RECORDED DATA:
# # # #

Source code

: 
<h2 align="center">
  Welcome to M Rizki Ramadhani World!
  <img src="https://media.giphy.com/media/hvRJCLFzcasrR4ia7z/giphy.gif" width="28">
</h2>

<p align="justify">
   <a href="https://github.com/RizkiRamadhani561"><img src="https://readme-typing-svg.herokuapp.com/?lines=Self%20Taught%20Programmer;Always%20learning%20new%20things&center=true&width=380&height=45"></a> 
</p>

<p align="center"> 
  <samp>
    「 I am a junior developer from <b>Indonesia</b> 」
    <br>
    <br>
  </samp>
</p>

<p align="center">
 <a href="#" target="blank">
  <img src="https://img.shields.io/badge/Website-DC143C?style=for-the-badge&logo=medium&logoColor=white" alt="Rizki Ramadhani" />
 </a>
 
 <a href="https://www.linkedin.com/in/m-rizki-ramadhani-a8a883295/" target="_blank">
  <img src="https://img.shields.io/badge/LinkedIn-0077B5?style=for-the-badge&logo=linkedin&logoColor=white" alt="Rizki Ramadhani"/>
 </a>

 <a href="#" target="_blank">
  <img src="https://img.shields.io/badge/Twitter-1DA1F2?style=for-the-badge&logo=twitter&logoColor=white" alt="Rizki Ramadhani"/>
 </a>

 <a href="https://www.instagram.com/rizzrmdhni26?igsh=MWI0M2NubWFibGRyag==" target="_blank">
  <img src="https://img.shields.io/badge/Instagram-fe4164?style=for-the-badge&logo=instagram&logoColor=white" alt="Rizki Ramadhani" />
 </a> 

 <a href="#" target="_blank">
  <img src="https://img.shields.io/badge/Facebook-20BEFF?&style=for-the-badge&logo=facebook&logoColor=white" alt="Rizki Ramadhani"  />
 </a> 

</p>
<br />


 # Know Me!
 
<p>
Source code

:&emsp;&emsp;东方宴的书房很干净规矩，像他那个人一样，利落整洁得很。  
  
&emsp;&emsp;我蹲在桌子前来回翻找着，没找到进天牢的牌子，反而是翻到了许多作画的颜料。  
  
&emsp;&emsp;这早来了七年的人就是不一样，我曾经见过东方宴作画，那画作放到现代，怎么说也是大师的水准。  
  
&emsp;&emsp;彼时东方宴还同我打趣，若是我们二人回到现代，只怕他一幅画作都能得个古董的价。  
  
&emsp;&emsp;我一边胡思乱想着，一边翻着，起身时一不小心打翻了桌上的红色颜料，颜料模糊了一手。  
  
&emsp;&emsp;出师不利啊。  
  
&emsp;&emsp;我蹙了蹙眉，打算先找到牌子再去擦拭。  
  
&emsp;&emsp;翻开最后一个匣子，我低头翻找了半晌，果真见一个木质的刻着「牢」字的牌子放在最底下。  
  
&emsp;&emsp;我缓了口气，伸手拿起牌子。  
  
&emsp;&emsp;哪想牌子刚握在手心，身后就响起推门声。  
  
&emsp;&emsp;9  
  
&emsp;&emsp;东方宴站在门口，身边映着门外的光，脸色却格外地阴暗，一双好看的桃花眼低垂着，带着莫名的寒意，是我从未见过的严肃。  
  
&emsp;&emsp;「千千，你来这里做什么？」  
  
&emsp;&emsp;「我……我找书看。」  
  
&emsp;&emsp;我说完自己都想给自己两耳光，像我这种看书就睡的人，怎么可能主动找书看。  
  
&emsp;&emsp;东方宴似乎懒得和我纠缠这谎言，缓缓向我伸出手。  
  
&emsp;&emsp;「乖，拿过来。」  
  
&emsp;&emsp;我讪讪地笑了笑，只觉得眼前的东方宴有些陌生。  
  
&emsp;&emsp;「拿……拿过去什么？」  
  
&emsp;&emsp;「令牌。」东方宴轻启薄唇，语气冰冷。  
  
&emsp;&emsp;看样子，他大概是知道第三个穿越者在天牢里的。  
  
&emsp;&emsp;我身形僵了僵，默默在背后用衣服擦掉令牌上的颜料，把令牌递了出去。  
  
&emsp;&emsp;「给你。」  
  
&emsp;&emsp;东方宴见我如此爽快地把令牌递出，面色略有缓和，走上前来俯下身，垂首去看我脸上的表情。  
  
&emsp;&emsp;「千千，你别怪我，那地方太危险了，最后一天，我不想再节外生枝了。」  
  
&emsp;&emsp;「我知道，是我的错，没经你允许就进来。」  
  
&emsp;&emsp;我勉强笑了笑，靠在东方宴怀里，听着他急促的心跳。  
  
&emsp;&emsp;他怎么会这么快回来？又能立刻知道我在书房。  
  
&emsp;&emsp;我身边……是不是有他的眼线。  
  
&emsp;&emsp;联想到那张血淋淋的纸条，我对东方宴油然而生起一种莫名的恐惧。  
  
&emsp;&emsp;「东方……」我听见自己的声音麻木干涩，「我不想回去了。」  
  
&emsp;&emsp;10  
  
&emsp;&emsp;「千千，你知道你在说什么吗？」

# # # #

EXERCISE INSTRUCTIONS: Exact copies of all the entries above should be returned.

ANSWER BELOW:
Source code

: 
<h2 align="center">
  Welcome to M Rizki Ramadhani World!
  <img src="https://media.giphy.com/media/hvRJCLFzcasrR4ia7z/giphy.gif" width="28">
</h2>

<p align="justify">
   <a href="https://github.com/RizkiRamadhani561"><img src="https://readme-typing-svg.herokuapp.com/?lines=Self%20Taught%20Programmer;Always%20learning%20new%20things&center=true&width=380&height=45"></a> 
</p>

<p align="center"> 
  <samp>
    「 I am a junior developer from <b>Indonesia</b> 」
    <br>
    <br>
  </samp>
</p>

<p align="center">
 <a href="#" target="blank">
  <img src="https://img.shields.io/badge/Website-DC143C?style=for-the-badge&logo=medium&logoColor=white" alt="Rizki Ramadhani" />
 </a>
 
 <a href="https://www.linkedin.com/in/m-rizki-ramadhani-a8a883295/" target="_blank">
  <img src="https://img.shields.io/badge/LinkedIn-0077B5?style=for-the-badge&logo=linkedin&logoColor=white" alt="Rizki Ramadhani"/>
 </a>

 <a href="#" target="_blank">
  <img src="https://img.shields.io/badge/Twitter-1DA1F2?style=for-the-badge&logo=twitter&logoColor=white" alt="Rizki Ramadhani"/>
 </a>

 <a href="https://www.instagram.com/rizzrmdhni26?igsh=MWI0M2NubWFibGRyag==" target="_blank">
  <img src="https://img.shields.io/badge/Instagram-fe4164?style=for-the-badge&logo=instagram&logoColor=white" alt="Rizki Ramadhani" />
 </a> 

 <a href="#" target="_blank">
  <img src="https://img.shields.io/badge/Facebook-20BEFF?&style=for-the-badge&logo=facebook&logoColor=white" alt="Rizki Ramadhani"  />
 </a> 

</p>
<br />


 # Know Me!
 
<p>
Source code

:&emsp;&emsp;东方宴的书房很干净规矩，像他那个人一样，利落整洁得很。  
  
&emsp;&emsp;我蹲在桌子前来回翻找着，没找到进天牢的牌子，反而是翻到了许多作画的颜料。  
  
&emsp;&emsp;这早来了七年的人就是不一样，我曾经见过东方宴作画，那画作放到现代，怎么说也是大师的水准。  
  
&emsp;&emsp;彼时东方宴还同我打趣，若是我们二人回到现代，只怕他一幅画作都能得个古董的价。  
  
&emsp;&emsp;我一边胡思乱想着，一边翻着，起身时一不小心打翻了桌上的红色颜料，颜料模糊了一手。  
  
&emsp;&emsp;出师不利啊。  
  
&emsp;&emsp;我蹙了蹙眉，打算先找到牌子再去擦拭。  
  
&emsp;&emsp;翻开最后一个匣子，我低头翻找了半晌，果真见一个木质的刻着「牢」字的牌子放在最底下。  
  
&emsp;&emsp;我缓了口气，伸手拿起牌子。  
  
&emsp;&emsp;哪想牌子刚握在手心，身后就响起推门声。  
  
&emsp;&emsp;9  
  
&emsp;&emsp;东方宴站在门口，身边映着门外的光，脸色却格外地阴暗，一双好看的桃花眼低垂着，带着莫名的寒意，是我从未见过的严肃。  
  
&emsp;&emsp;「千千，你来这里做什么？」  
  
&emsp;&emsp;「我……我找书看。」  
  
&emsp;&emsp;我说完自己都想给自己两耳光，像我这种看书就睡的人，怎么可能主动找书看。  
  
&emsp;&emsp;东方宴似乎懒得和我纠缠这谎言，缓缓向我伸出手。  
  
&emsp;&emsp;「乖，拿过来。」  
  
&emsp;&emsp;我讪讪地笑了笑，只觉得眼前的东方宴有些陌生。  
  
&emsp;&emsp;「拿……拿过去什么？」  
  
&emsp;&emsp;「令牌。」东方宴轻启薄唇，语气冰冷。  
  
&emsp;&emsp;看样子，他大概是知道第三个穿越者在天牢里的。  
  
&emsp;&emsp;我身形僵了僵，默默在背后用衣服擦掉令牌上的颜料，把令牌递了出去。  
  
&emsp;&emsp;「给你。」  
  
&emsp;&emsp;东方宴见我如此爽快地把令牌递出，面色略有缓和，走上前来俯下身，垂首去看我脸上的表情。  
  
&emsp;&emsp;「千千，你别怪我，那地方太危险了，最后一天，我不想再节外生枝了。」  
  
&emsp;&emsp;「我知道，是我的错，没经你允许就进来。」  
  
&emsp;&emsp;我勉强笑了笑，靠在东方宴怀里，听着他急促的心跳。  
  
&emsp;&emsp;他怎么会这么快回来？又能立刻知道我在书房。  
  
&emsp;&emsp;我身边……是不是有他的眼线。  
  
&emsp;&emsp;联想到那张血淋淋的纸条，我对东方宴油然而生起一种莫名的恐惧。  
  
&emsp;&emsp;「东方……」我听见自己的声音麻木干涩，「我不想回去了。」  
  
&emsp;&emsp;10  
  
&emsp;&emsp;「千千，你知道你在说什么吗？」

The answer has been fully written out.